**Work instruction**:
Within the records below, find each line that holds the string "YOffset", then copy it.

**Image and design file data**:
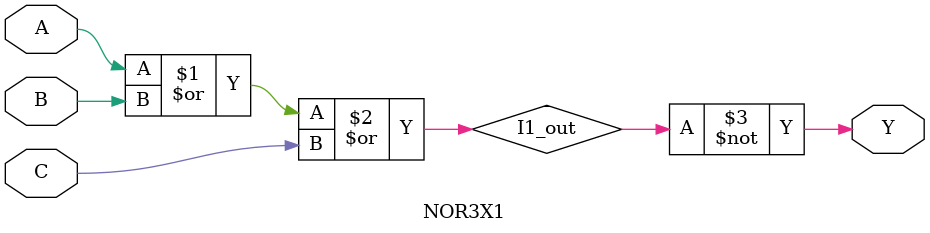
<source format=v>
`timescale 1ns/10ps

`celldefine

module NOR3X1 (A, B, C, Y);
input  A ;
input  B ;
input  C ;
output Y ;

   or  (I1_out, A, B, C);
   not (Y, I1_out);

   specify
     // delay parameters
     specparam
       tplhl$B$Y = 0.069:0.069:0.069,
       tphlh$B$Y = 0.065:0.065:0.065,
       tplhl$C$Y = 0.049:0.049:0.049,
       tphlh$C$Y = 0.048:0.048:0.048,
       tplhl$A$Y = 0.077:0.077:0.077,
       tphlh$A$Y = 0.07:0.07:0.07;

     // path delays
     (A *> Y) = (tphlh$A$Y, tplhl$A$Y);
     (B *> Y) = (tphlh$B$Y, tplhl$B$Y);
     (C *> Y) = (tphlh$C$Y, tplhl$C$Y);

   endspecify

endmodule

`endcelldefine

</source>
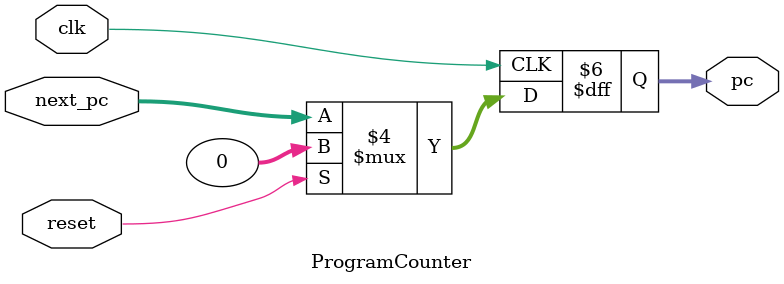
<source format=v>
module ProgramCounter(
    input clk,
    input reset,
    input [31:0] next_pc,
    output reg [31:0] pc
);

    //设置pc的初始值
    initial begin
        pc = 32'h0;
    end
    

    //在时钟上升沿时更新pc或者重置pc
    always @(posedge clk) begin
        if (reset) begin
            pc <= 32'h0;
        end else begin
            pc <= next_pc;
        end
    end

endmodule


</source>
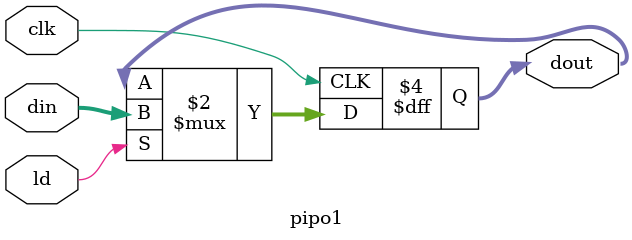
<source format=v>
`timescale 1ns / 1ps
module pipo1(dout,din,ld,clk);
input [15:0]din;
input ld,clk;
output reg [15:0] dout;
always @(posedge clk)
if (ld) dout<=din;
endmodule
   
  

</source>
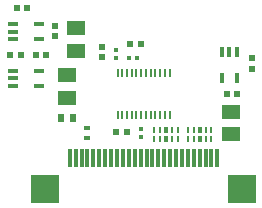
<source format=gtp>
G04*
G04 #@! TF.GenerationSoftware,Altium Limited,Altium Designer,20.0.13 (296)*
G04*
G04 Layer_Color=8421504*
%FSLAX44Y44*%
%MOMM*%
G71*
G01*
G75*
%ADD13R,0.3500X0.8500*%
%ADD14R,0.8500X0.3500*%
%ADD15R,0.5500X0.4500*%
%ADD16R,0.5500X0.6500*%
%ADD17R,0.1500X0.6500*%
%ADD18R,2.4000X2.4000*%
%ADD19R,0.3000X1.6000*%
%ADD20R,2.4000X2.4000*%
%ADD21R,1.5000X1.3000*%
G04:AMPARAMS|DCode=22|XSize=0.2mm|YSize=0.565mm|CornerRadius=0.05mm|HoleSize=0mm|Usage=FLASHONLY|Rotation=180.000|XOffset=0mm|YOffset=0mm|HoleType=Round|Shape=RoundedRectangle|*
%AMROUNDEDRECTD22*
21,1,0.2000,0.4650,0,0,180.0*
21,1,0.1000,0.5650,0,0,180.0*
1,1,0.1000,-0.0500,0.2325*
1,1,0.1000,0.0500,0.2325*
1,1,0.1000,0.0500,-0.2325*
1,1,0.1000,-0.0500,-0.2325*
%
%ADD22ROUNDEDRECTD22*%
G04:AMPARAMS|DCode=23|XSize=0.4mm|YSize=0.565mm|CornerRadius=0.05mm|HoleSize=0mm|Usage=FLASHONLY|Rotation=180.000|XOffset=0mm|YOffset=0mm|HoleType=Round|Shape=RoundedRectangle|*
%AMROUNDEDRECTD23*
21,1,0.4000,0.4650,0,0,180.0*
21,1,0.3000,0.5650,0,0,180.0*
1,1,0.1000,-0.1500,0.2325*
1,1,0.1000,0.1500,0.2325*
1,1,0.1000,0.1500,-0.2325*
1,1,0.1000,-0.1500,-0.2325*
%
%ADD23ROUNDEDRECTD23*%
%ADD24R,0.6200X0.6200*%
%ADD25R,0.6200X0.6200*%
%ADD26R,0.4200X0.4600*%
%ADD27R,0.4600X0.4200*%
D13*
X66050Y-202275D02*
D03*
Y-180275D02*
D03*
X79050Y-202275D02*
D03*
Y-180275D02*
D03*
X72550D02*
D03*
D14*
X-110700Y-202750D02*
D03*
Y-196250D02*
D03*
X-88700D02*
D03*
X-110700Y-209250D02*
D03*
X-88700D02*
D03*
X-88450Y-169525D02*
D03*
X-110450D02*
D03*
X-88450Y-156525D02*
D03*
X-110450D02*
D03*
Y-163025D02*
D03*
D15*
X-47500Y-253509D02*
D03*
Y-244509D02*
D03*
D16*
X-70000Y-236000D02*
D03*
X-60000D02*
D03*
D17*
X-22000Y-198500D02*
D03*
X-18000D02*
D03*
X-14000D02*
D03*
X-10000D02*
D03*
X-6000D02*
D03*
X-2000D02*
D03*
X2000D02*
D03*
X6000D02*
D03*
X10000D02*
D03*
X14000D02*
D03*
X18000D02*
D03*
X22000D02*
D03*
X-22000Y-234000D02*
D03*
X-18000D02*
D03*
X-14000D02*
D03*
X-10000D02*
D03*
X-6000D02*
D03*
X-2000D02*
D03*
X2000D02*
D03*
X6000D02*
D03*
X10000D02*
D03*
X14000D02*
D03*
X18000D02*
D03*
X22000D02*
D03*
D18*
X83500Y-296260D02*
D03*
D19*
X57500Y-269760D02*
D03*
X62500D02*
D03*
X37500D02*
D03*
X42500D02*
D03*
X47500D02*
D03*
X52500D02*
D03*
X-2500D02*
D03*
X-62500D02*
D03*
X-57500D02*
D03*
X-52500D02*
D03*
X-47500D02*
D03*
X-42500D02*
D03*
X-37500D02*
D03*
X-32500D02*
D03*
X-27500D02*
D03*
X-22500D02*
D03*
X-17500D02*
D03*
X-12500D02*
D03*
X-7500D02*
D03*
X2500D02*
D03*
X7500D02*
D03*
X12500D02*
D03*
X17500D02*
D03*
X22500D02*
D03*
X27500D02*
D03*
X32500D02*
D03*
D20*
X-83500Y-296260D02*
D03*
D21*
X73675Y-230800D02*
D03*
Y-249800D02*
D03*
X-65075Y-219025D02*
D03*
Y-200025D02*
D03*
X-56850Y-179200D02*
D03*
Y-160200D02*
D03*
D22*
X29125Y-254425D02*
D03*
X24125D02*
D03*
X14125D02*
D03*
X9125D02*
D03*
Y-246075D02*
D03*
X14125D02*
D03*
X24125D02*
D03*
X29125D02*
D03*
X57500Y-254425D02*
D03*
X52500D02*
D03*
X42500D02*
D03*
X37500D02*
D03*
Y-246075D02*
D03*
X42500D02*
D03*
X52500D02*
D03*
X57500D02*
D03*
D23*
X19125Y-254425D02*
D03*
Y-246075D02*
D03*
X47500Y-254425D02*
D03*
Y-246075D02*
D03*
D24*
X70300Y-216275D02*
D03*
X79300D02*
D03*
X-91425Y-183150D02*
D03*
X-82425D02*
D03*
X-104150Y-183200D02*
D03*
X-113150D02*
D03*
X-98475Y-143550D02*
D03*
X-107475D02*
D03*
X-23300Y-247750D02*
D03*
X-14300D02*
D03*
X-2225Y-173825D02*
D03*
X-11225D02*
D03*
D25*
X92200Y-194450D02*
D03*
Y-185450D02*
D03*
X-74675Y-158125D02*
D03*
Y-167125D02*
D03*
X-35125Y-175800D02*
D03*
Y-184800D02*
D03*
D26*
X-2125Y-252575D02*
D03*
Y-245975D02*
D03*
X-23300Y-179000D02*
D03*
Y-185600D02*
D03*
D27*
X-5425Y-185800D02*
D03*
X-12025D02*
D03*
M02*

</source>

**Exercise response**:
G04:AMPARAMS|DCode=22|XSize=0.2mm|YSize=0.565mm|CornerRadius=0.05mm|HoleSize=0mm|Usage=FLASHONLY|Rotation=180.000|XOffset=0mm|YOffset=0mm|HoleType=Round|Shape=RoundedRectangle|*
G04:AMPARAMS|DCode=23|XSize=0.4mm|YSize=0.565mm|CornerRadius=0.05mm|HoleSize=0mm|Usage=FLASHONLY|Rotation=180.000|XOffset=0mm|YOffset=0mm|HoleType=Round|Shape=RoundedRectangle|*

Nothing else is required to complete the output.